To avoid this, make sure you enable mail relaying through secured SMTP gateways on your network perimeter (if allowed by your ISP). If you are using hosted services for either incoming/outgoing mails ensure these are connecting via TLS encryption between sender and receiver.
4. Website Encryption
With third-party risk becoming a more apparent danger in many organizations, you need to ensure you are doing everything possible to reduce the chances attack at this front line of cyber defense. It is most important to focus on when it comes to protection against these external traffic risks.
Who Should Be Involved in Third-Party Risk Management?
This is an important question that will depend on your particular business model. For example, if you outsource certain aspects of your business to other entities, they involve in this process. You may also need lawyers or accountants to act as consultants when needed.
How Can Third-Party Risk Management Help Your Business?
One significant benefit of third-party risk management is minimizing liability for your company when outside factors are beyond your control. If another entity causes damage to someone else (either physically or financially), you won’t make sure that there is no way that your company is responsible.
What Are Some Things That You Can Control?
There are several things to consider when it comes to the elements of third-party risk management that you will have control over, including contracts with vendors, disclaimers, and indemnification clauses. You may also want to include written agreements for any subcontractors who will access your property or confidential information. A vendor risk management program is essential to consider in any third-party relationship to prevent data breaches and entail ongoing monitoring.

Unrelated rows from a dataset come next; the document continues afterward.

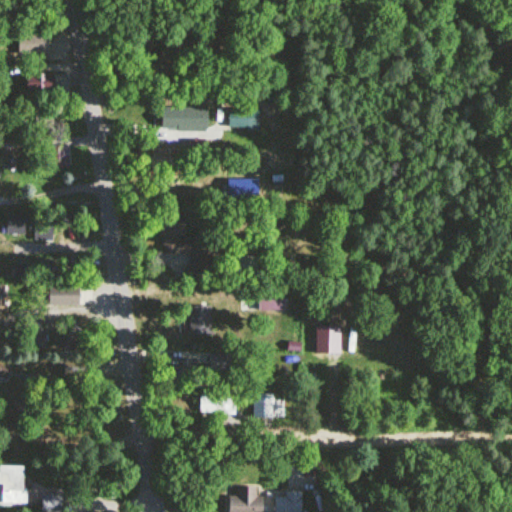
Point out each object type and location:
building: (31, 45)
building: (201, 47)
building: (146, 54)
building: (39, 83)
building: (176, 118)
building: (237, 120)
building: (61, 158)
building: (153, 158)
building: (16, 225)
building: (44, 232)
building: (182, 244)
road: (113, 256)
building: (245, 266)
building: (62, 295)
building: (1, 297)
building: (271, 299)
building: (199, 320)
building: (72, 335)
building: (36, 337)
building: (73, 370)
building: (3, 372)
building: (216, 404)
building: (268, 408)
road: (327, 447)
building: (12, 485)
building: (245, 500)
building: (288, 502)
building: (51, 503)
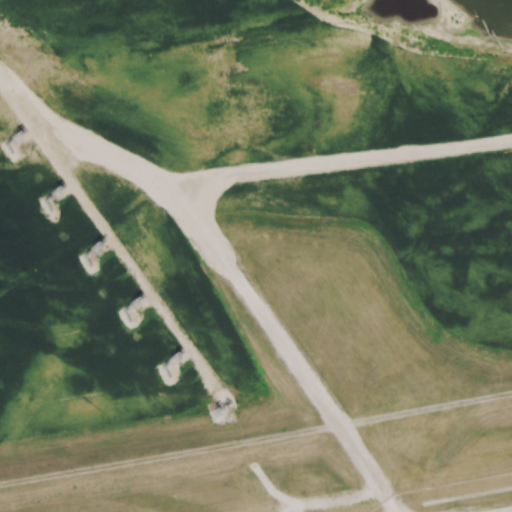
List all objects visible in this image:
road: (333, 162)
road: (203, 198)
road: (106, 234)
road: (224, 265)
airport: (456, 497)
road: (310, 503)
road: (293, 508)
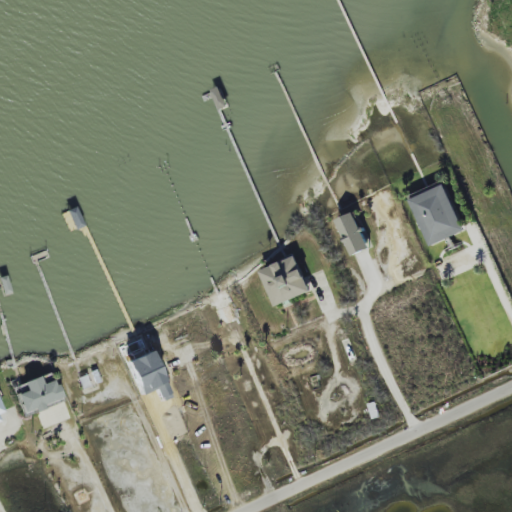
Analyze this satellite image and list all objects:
building: (439, 214)
building: (355, 234)
road: (495, 278)
building: (287, 281)
road: (377, 343)
building: (147, 375)
building: (38, 395)
building: (0, 409)
building: (53, 414)
road: (375, 447)
road: (89, 473)
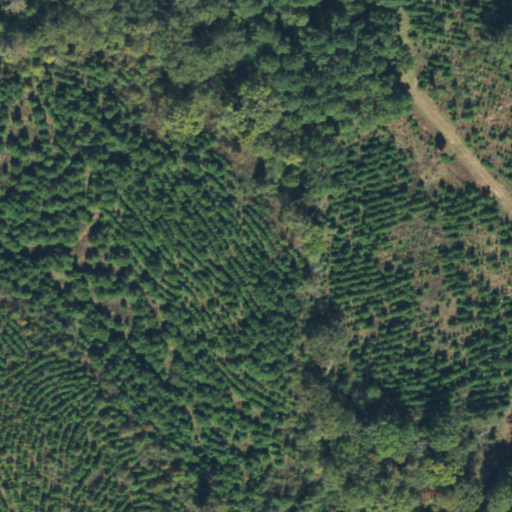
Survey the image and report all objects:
road: (419, 122)
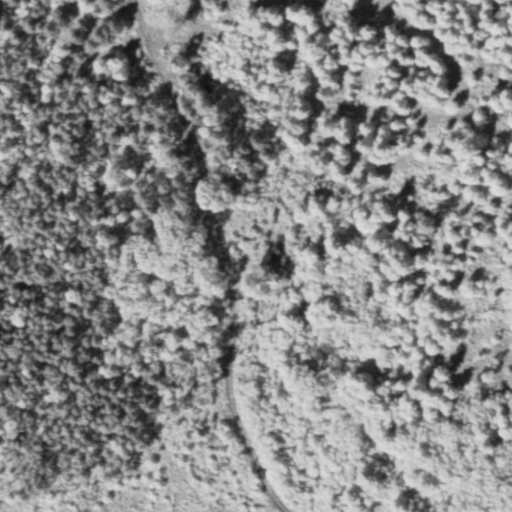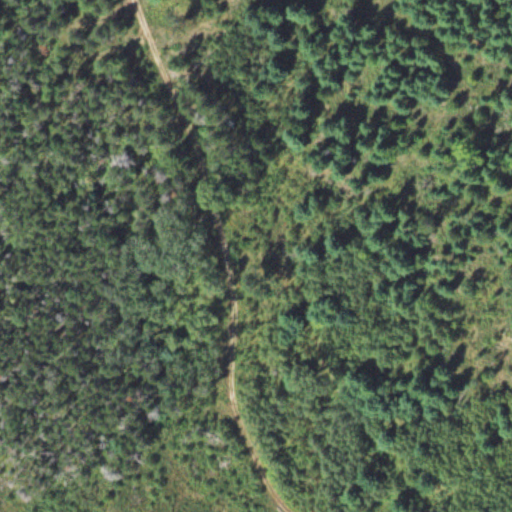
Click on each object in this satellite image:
road: (223, 255)
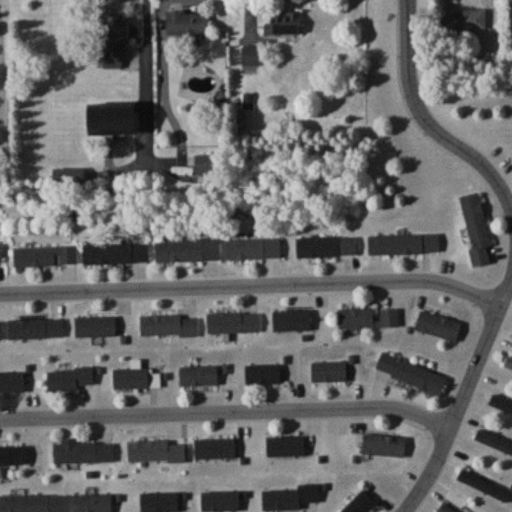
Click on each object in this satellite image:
building: (467, 18)
building: (284, 21)
building: (187, 25)
building: (115, 40)
building: (250, 55)
road: (151, 98)
building: (117, 120)
road: (426, 122)
building: (208, 163)
building: (476, 227)
building: (404, 243)
building: (326, 246)
building: (187, 249)
building: (253, 249)
building: (116, 252)
building: (0, 256)
building: (45, 256)
road: (251, 283)
building: (368, 317)
building: (291, 320)
building: (233, 322)
building: (168, 324)
building: (438, 325)
building: (95, 326)
building: (35, 328)
building: (0, 330)
building: (508, 361)
building: (329, 371)
building: (411, 372)
building: (263, 374)
building: (199, 375)
building: (133, 377)
building: (69, 378)
building: (12, 382)
road: (465, 394)
building: (500, 402)
road: (226, 412)
building: (493, 440)
building: (383, 444)
building: (290, 446)
building: (215, 448)
building: (154, 449)
building: (83, 451)
building: (13, 455)
building: (483, 484)
building: (92, 502)
building: (359, 502)
building: (32, 503)
building: (444, 508)
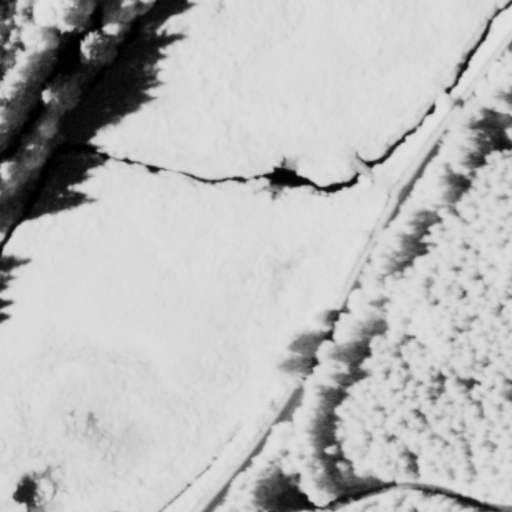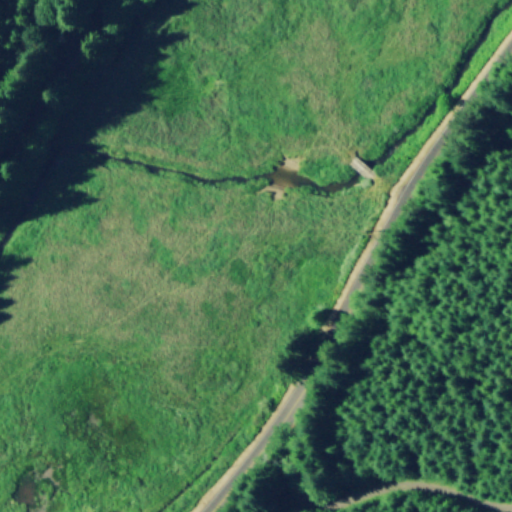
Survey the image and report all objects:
railway: (54, 82)
road: (359, 282)
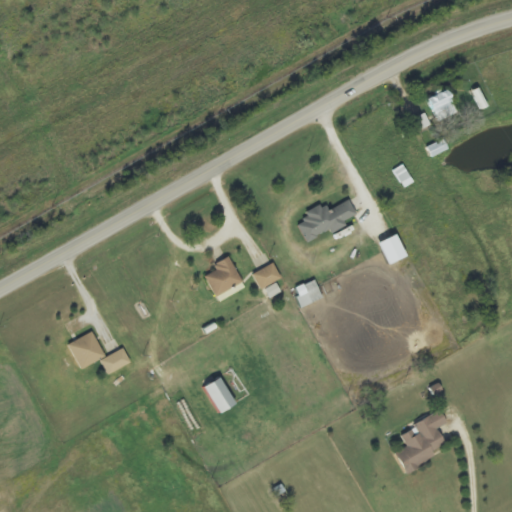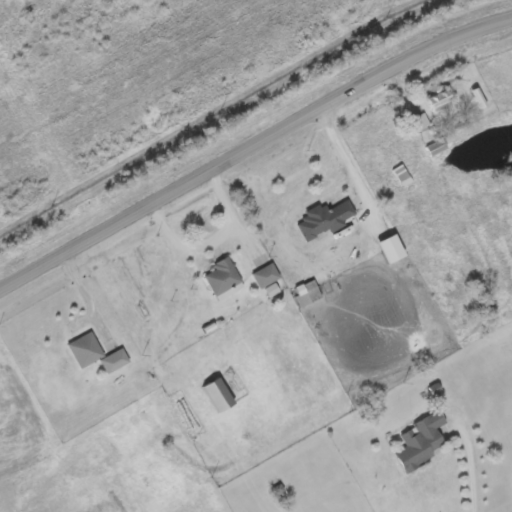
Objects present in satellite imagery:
power plant: (142, 80)
building: (442, 106)
building: (418, 124)
road: (251, 144)
building: (436, 149)
building: (325, 221)
building: (392, 251)
building: (266, 277)
building: (223, 278)
building: (308, 294)
building: (86, 352)
building: (115, 363)
building: (219, 397)
building: (422, 444)
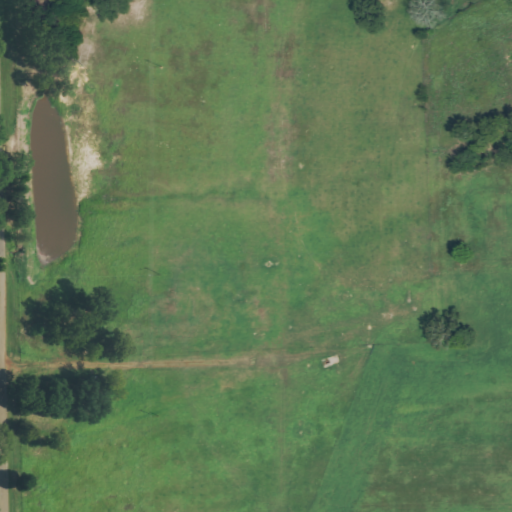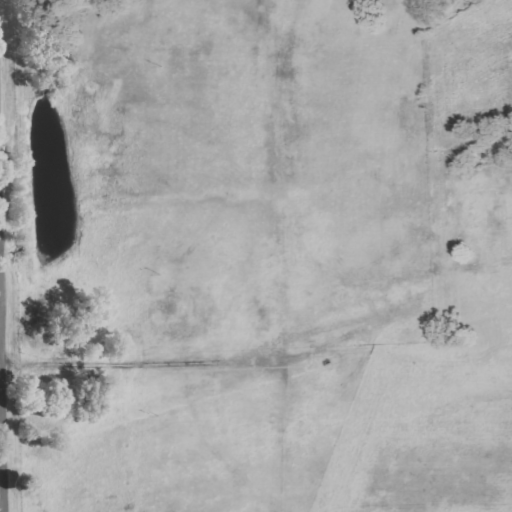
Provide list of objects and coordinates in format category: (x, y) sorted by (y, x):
road: (1, 404)
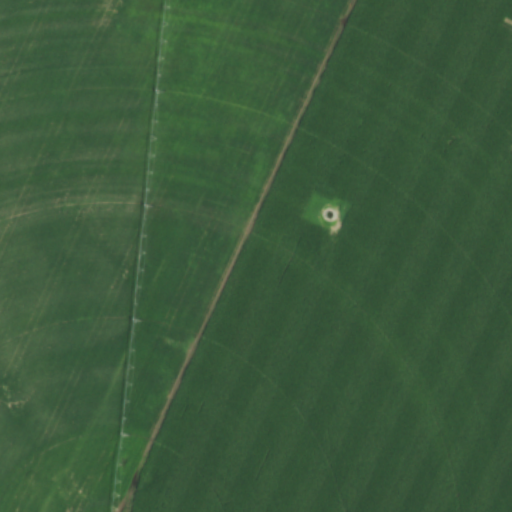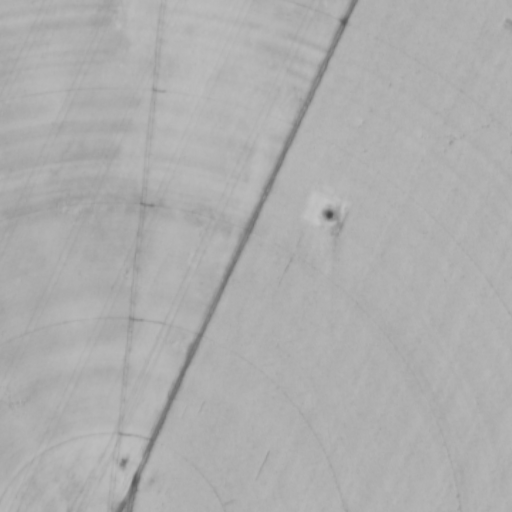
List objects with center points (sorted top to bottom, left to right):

Third-party risk management is an essential aspect of your business. You need to protect yourself and the company you represent by understanding third-party risks, their sources, how you can mitigate them, and what steps you should take to minimize them.
This article has given you some insights into all aspects of third parties relevant to protecting your company’s interests. We hope this information helps you make better decisions about managing third-party risk moving forward!
Maryam has been teaching IT as a school teacher for over a decade, and her main subject of choice is Internet safety, especially helping parents keep their families safe and secure online. When Maryam is not teaching or writing she is a big fan of the outdoors, the complete opposite of staring at a computer screen for hours.